# [Assignment]
Please write out all of the entries exactly as they appear.

# [Data shown]

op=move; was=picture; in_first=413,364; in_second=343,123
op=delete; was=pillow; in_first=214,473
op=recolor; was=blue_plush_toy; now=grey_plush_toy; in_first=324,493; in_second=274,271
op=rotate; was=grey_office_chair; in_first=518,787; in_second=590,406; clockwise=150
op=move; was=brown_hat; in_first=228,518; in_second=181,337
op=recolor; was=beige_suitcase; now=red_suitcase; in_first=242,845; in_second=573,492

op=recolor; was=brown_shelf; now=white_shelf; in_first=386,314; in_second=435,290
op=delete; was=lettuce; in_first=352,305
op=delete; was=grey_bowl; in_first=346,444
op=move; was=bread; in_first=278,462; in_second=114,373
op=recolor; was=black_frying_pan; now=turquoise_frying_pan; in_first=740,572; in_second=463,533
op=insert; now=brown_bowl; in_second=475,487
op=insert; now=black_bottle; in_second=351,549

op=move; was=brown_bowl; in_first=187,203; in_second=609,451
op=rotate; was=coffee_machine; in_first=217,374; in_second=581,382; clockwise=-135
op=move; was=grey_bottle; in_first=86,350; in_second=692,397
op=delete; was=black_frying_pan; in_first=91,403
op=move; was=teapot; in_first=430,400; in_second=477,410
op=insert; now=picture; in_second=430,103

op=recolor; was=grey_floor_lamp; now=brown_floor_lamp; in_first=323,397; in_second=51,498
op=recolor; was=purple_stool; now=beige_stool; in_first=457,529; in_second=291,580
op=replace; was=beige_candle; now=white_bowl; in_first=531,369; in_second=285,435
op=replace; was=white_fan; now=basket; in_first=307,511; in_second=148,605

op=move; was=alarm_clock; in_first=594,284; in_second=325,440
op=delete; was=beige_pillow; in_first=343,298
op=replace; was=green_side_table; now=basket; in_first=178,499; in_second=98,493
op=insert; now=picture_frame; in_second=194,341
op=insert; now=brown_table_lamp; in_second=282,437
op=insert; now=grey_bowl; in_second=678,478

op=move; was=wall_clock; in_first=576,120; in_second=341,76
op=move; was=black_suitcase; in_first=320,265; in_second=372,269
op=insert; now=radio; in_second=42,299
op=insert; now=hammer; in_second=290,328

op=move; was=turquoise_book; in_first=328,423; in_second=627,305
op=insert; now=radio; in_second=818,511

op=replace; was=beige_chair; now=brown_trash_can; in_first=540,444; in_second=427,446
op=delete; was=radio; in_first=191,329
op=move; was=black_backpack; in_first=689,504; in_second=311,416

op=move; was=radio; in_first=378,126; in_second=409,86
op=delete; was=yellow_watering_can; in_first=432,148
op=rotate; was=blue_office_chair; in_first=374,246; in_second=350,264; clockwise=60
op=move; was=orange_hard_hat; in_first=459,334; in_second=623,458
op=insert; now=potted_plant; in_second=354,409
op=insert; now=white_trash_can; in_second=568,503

# [Exercise result]
op=move; was=picture; in_first=413,364; in_second=343,123
op=delete; was=pillow; in_first=214,473
op=recolor; was=blue_plush_toy; now=grey_plush_toy; in_first=324,493; in_second=274,271
op=rotate; was=grey_office_chair; in_first=518,787; in_second=590,406; clockwise=150
op=move; was=brown_hat; in_first=228,518; in_second=181,337
op=recolor; was=beige_suitcase; now=red_suitcase; in_first=242,845; in_second=573,492

op=recolor; was=brown_shelf; now=white_shelf; in_first=386,314; in_second=435,290
op=delete; was=lettuce; in_first=352,305
op=delete; was=grey_bowl; in_first=346,444
op=move; was=bread; in_first=278,462; in_second=114,373
op=recolor; was=black_frying_pan; now=turquoise_frying_pan; in_first=740,572; in_second=463,533
op=insert; now=brown_bowl; in_second=475,487
op=insert; now=black_bottle; in_second=351,549

op=move; was=brown_bowl; in_first=187,203; in_second=609,451
op=rotate; was=coffee_machine; in_first=217,374; in_second=581,382; clockwise=-135
op=move; was=grey_bottle; in_first=86,350; in_second=692,397
op=delete; was=black_frying_pan; in_first=91,403
op=move; was=teapot; in_first=430,400; in_second=477,410
op=insert; now=picture; in_second=430,103

op=recolor; was=grey_floor_lamp; now=brown_floor_lamp; in_first=323,397; in_second=51,498
op=recolor; was=purple_stool; now=beige_stool; in_first=457,529; in_second=291,580
op=replace; was=beige_candle; now=white_bowl; in_first=531,369; in_second=285,435
op=replace; was=white_fan; now=basket; in_first=307,511; in_second=148,605

op=move; was=alarm_clock; in_first=594,284; in_second=325,440
op=delete; was=beige_pillow; in_first=343,298
op=replace; was=green_side_table; now=basket; in_first=178,499; in_second=98,493
op=insert; now=picture_frame; in_second=194,341
op=insert; now=brown_table_lamp; in_second=282,437
op=insert; now=grey_bowl; in_second=678,478

op=move; was=wall_clock; in_first=576,120; in_second=341,76
op=move; was=black_suitcase; in_first=320,265; in_second=372,269
op=insert; now=radio; in_second=42,299
op=insert; now=hammer; in_second=290,328

op=move; was=turquoise_book; in_first=328,423; in_second=627,305
op=insert; now=radio; in_second=818,511

op=replace; was=beige_chair; now=brown_trash_can; in_first=540,444; in_second=427,446
op=delete; was=radio; in_first=191,329
op=move; was=black_backpack; in_first=689,504; in_second=311,416

op=move; was=radio; in_first=378,126; in_second=409,86
op=delete; was=yellow_watering_can; in_first=432,148
op=rotate; was=blue_office_chair; in_first=374,246; in_second=350,264; clockwise=60
op=move; was=orange_hard_hat; in_first=459,334; in_second=623,458
op=insert; now=potted_plant; in_second=354,409
op=insert; now=white_trash_can; in_second=568,503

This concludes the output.